For the past 20 years, the textile entrepreneur has combined his business activities with an official diplomatic role as the honorary consul for ­Iceland.

He admits the job has involved more than he expected when he took it over from broadcaster Magnus Magnusson in 1993.

The consulate used to be based in Queen Street, but it closed after the building was targeted by protesters in 2007.

Mr Buchanan said: “There were some eco-warriors from Wester Hailes who threw paint at the building because Iceland had started whaling again.

“I was in Frankfurt at the time and had to come back to deal with it.”

It was then that the consulate – and its flag – moved to Mr Buchanan’s home in the West End.

“Our landlord chucked us out of the place in Queen Street because he didn’t like paint being thrown at his building.”

Mr Buchanan, 66, doesn’t speak Icelandic, but was asked if he was interested in becoming honorary consul by the late Magnus Magnusson, whom he knew through his great uncle, Baron Georges Marchand, who was General De Gaulle’s representative in Scotland during the Second World War.

“I bumped into him at the BBC – he was doing Mastermind and I was making a programme about the single market.

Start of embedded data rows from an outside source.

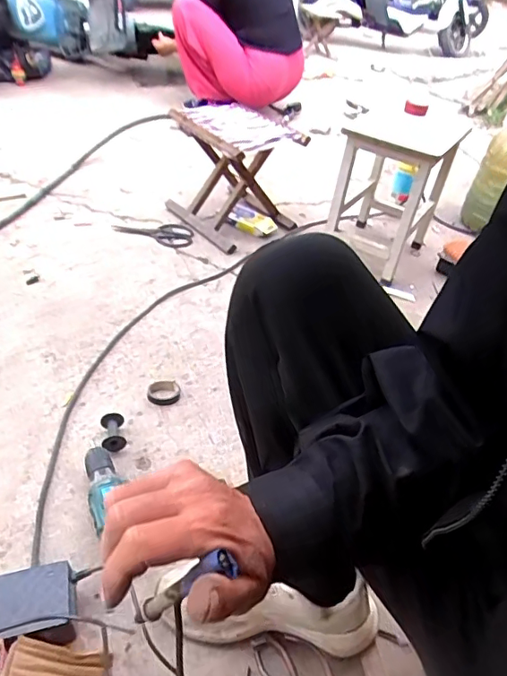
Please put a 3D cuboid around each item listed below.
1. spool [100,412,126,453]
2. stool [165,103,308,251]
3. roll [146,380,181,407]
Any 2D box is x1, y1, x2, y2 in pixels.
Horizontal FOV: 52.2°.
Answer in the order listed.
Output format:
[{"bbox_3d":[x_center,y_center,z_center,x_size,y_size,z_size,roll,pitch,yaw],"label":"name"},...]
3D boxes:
[{"bbox_3d":[-0.232,0.158,0.857,0.036,0.032,0.066,-6,42,-15],"label":"spool"},{"bbox_3d":[-0.057,-0.467,1.449,0.285,0.289,0.297,35,47,29],"label":"stool"},{"bbox_3d":[-0.166,0.102,0.960,0.064,0.020,0.052,-18,46,-27],"label":"roll"}]

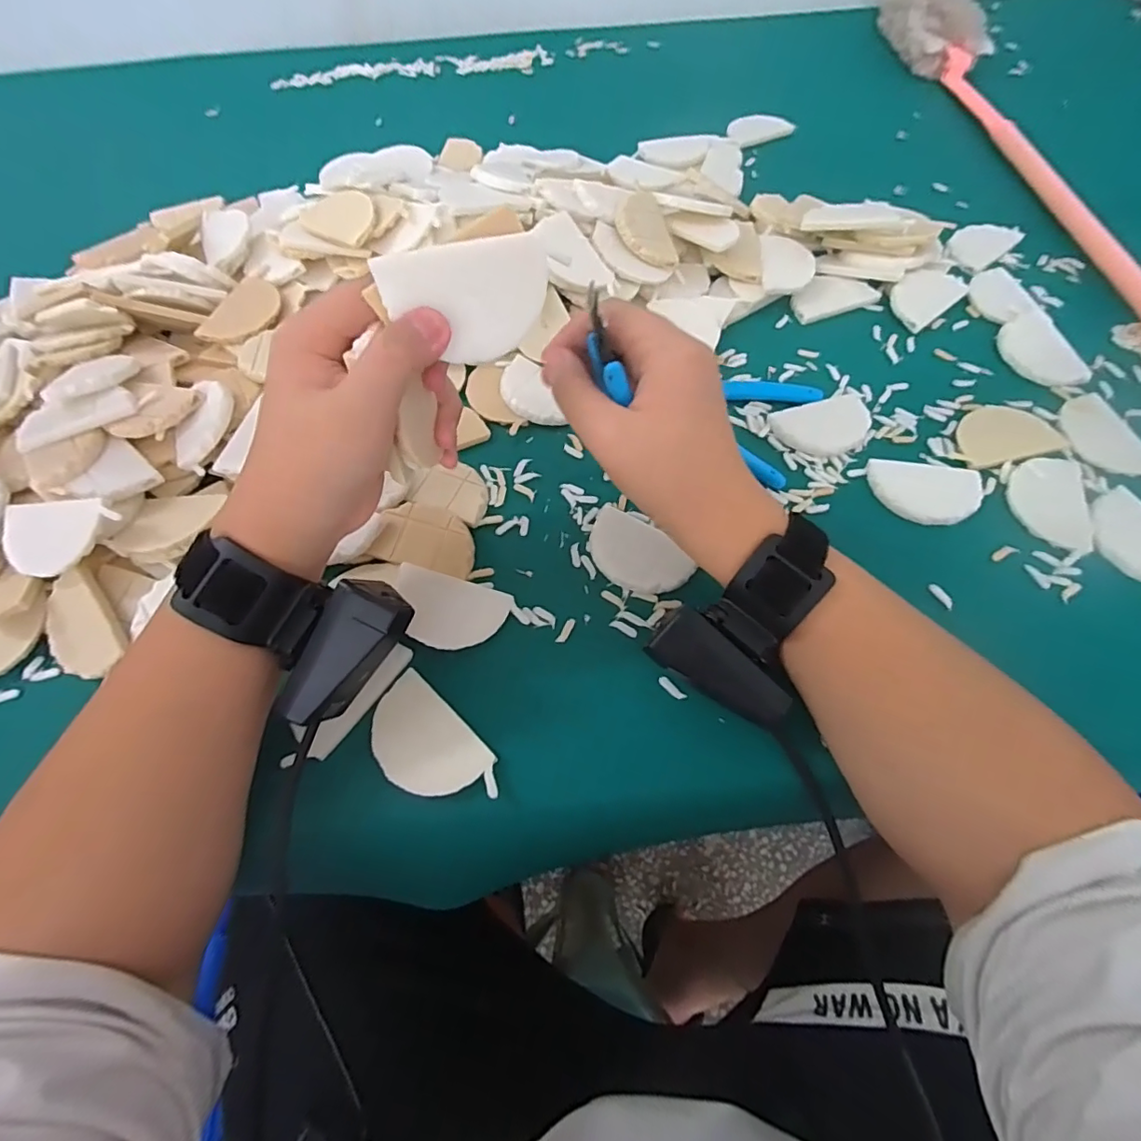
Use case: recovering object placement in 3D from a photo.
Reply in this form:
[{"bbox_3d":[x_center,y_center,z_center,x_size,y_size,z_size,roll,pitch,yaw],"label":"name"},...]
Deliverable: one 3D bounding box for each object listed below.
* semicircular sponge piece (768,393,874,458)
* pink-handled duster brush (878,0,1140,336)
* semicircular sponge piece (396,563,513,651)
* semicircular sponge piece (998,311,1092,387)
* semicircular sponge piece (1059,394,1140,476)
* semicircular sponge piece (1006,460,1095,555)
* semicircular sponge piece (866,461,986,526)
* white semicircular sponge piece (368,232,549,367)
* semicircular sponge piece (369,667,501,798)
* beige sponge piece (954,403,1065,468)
[{"bbox_3d":[0.179,-0.101,0.373,0.069,0.007,0.046,-17,63,-7],"label":"semicircular sponge piece"},{"bbox_3d":[0.438,-0.421,0.502,0.060,0.059,0.647,-6,62,-2],"label":"pink-handled duster brush"},{"bbox_3d":[-0.070,0.023,0.306,0.064,0.012,0.043,12,63,8],"label":"semicircular sponge piece"},{"bbox_3d":[0.348,-0.164,0.398,0.041,0.011,0.070,-12,63,-5],"label":"semicircular sponge piece"},{"bbox_3d":[0.359,-0.092,0.360,0.045,0.004,0.067,-3,62,0],"label":"semicircular sponge piece"},{"bbox_3d":[0.303,-0.046,0.337,0.042,0.005,0.072,15,64,9],"label":"semicircular sponge piece"},{"bbox_3d":[0.231,-0.052,0.347,0.069,0.004,0.047,13,63,8],"label":"semicircular sponge piece"},{"bbox_3d":[-0.040,-0.109,0.220,0.067,0.044,0.004,-19,34,-13],"label":"white semicircular sponge piece"},{"bbox_3d":[-0.077,0.088,0.276,0.043,0.005,0.069,-42,69,-18],"label":"semicircular sponge piece"},{"bbox_3d":[0.294,-0.094,0.363,0.068,0.004,0.047,-10,63,-4],"label":"beige sponge piece"}]

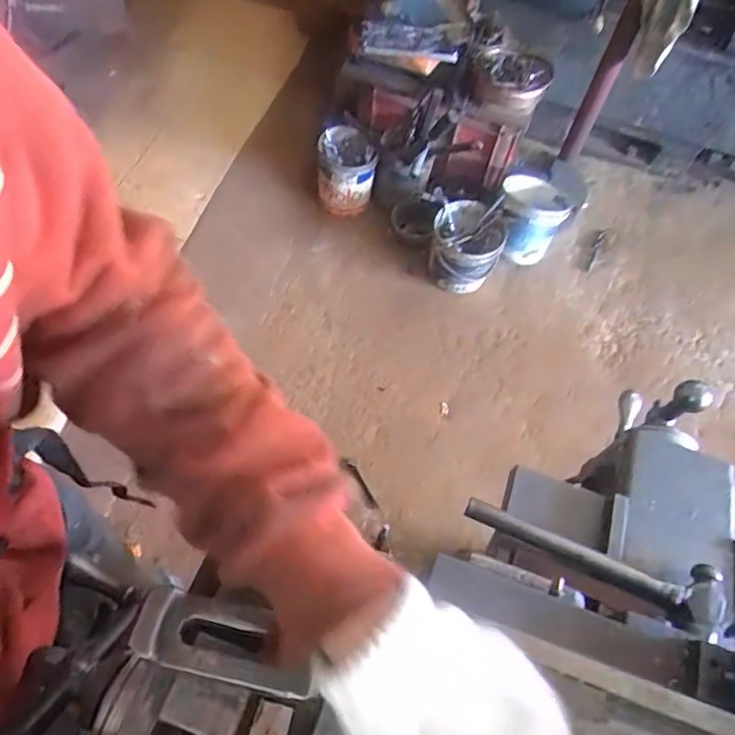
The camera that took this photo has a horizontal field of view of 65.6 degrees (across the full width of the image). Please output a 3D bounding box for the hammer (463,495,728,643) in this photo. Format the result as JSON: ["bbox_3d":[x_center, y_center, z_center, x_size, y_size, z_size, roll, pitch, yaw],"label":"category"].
[{"bbox_3d":[0.210,0.188,0.544,0.240,0.028,0.063,18,61,6],"label":"hammer"}]

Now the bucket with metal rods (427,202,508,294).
[{"bbox_3d":[0.273,-0.331,1.600,0.189,0.214,0.196,2,60,-3],"label":"bucket with metal rods"}]

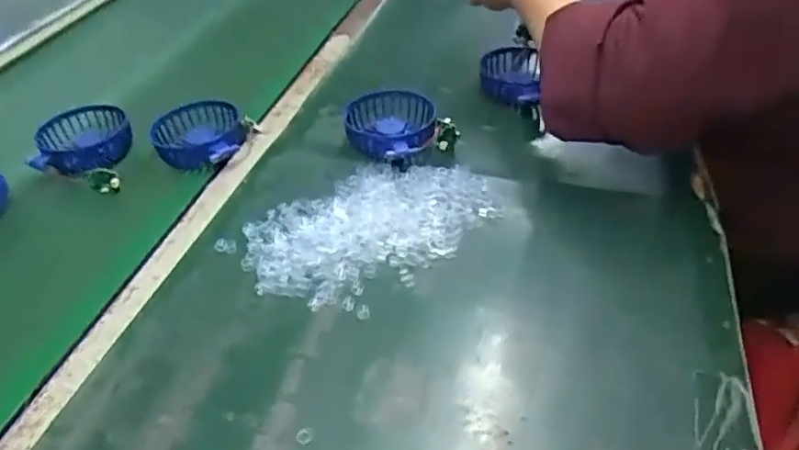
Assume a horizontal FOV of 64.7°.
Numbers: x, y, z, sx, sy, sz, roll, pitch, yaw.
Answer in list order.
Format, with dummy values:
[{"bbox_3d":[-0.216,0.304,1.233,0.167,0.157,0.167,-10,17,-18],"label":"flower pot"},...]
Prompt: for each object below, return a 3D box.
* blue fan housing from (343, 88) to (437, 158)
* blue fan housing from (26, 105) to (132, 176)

He asked if I was ­interested. I said I’d never been there, but I would do my best, so I went on a day trip to ­Reykjavik.”

Mr Buchanan has a political heritage in Edinburgh. One of his great, great, great uncles was Sir George Harrison, who was Lord Provost between 1882 and 1885 and was then elected MP for Edinburgh South, but died a month later without ever taking his seat.

The Harrison Arch at 
Blackford Hill was built as a memorial to him and two streets in the city – Harrison Road and Harrison Gardens – are also named after him.

But the new Tory MSP did not join the party until 1998, the year after the Conservatives’ wipeout. “I felt it was bad there was no longer representation from all the parties.”

He joined the Edinburgh North & Leith local party, where he soon became chairman. He went on to stand three times for the European Parliament as well as for Holyrood, and became vice-chair of the Scottish party.

He will now carry on his Icelandic role alongside his new work as an MSP, although he admits: “Fishing policy might prove a bit of a problem.”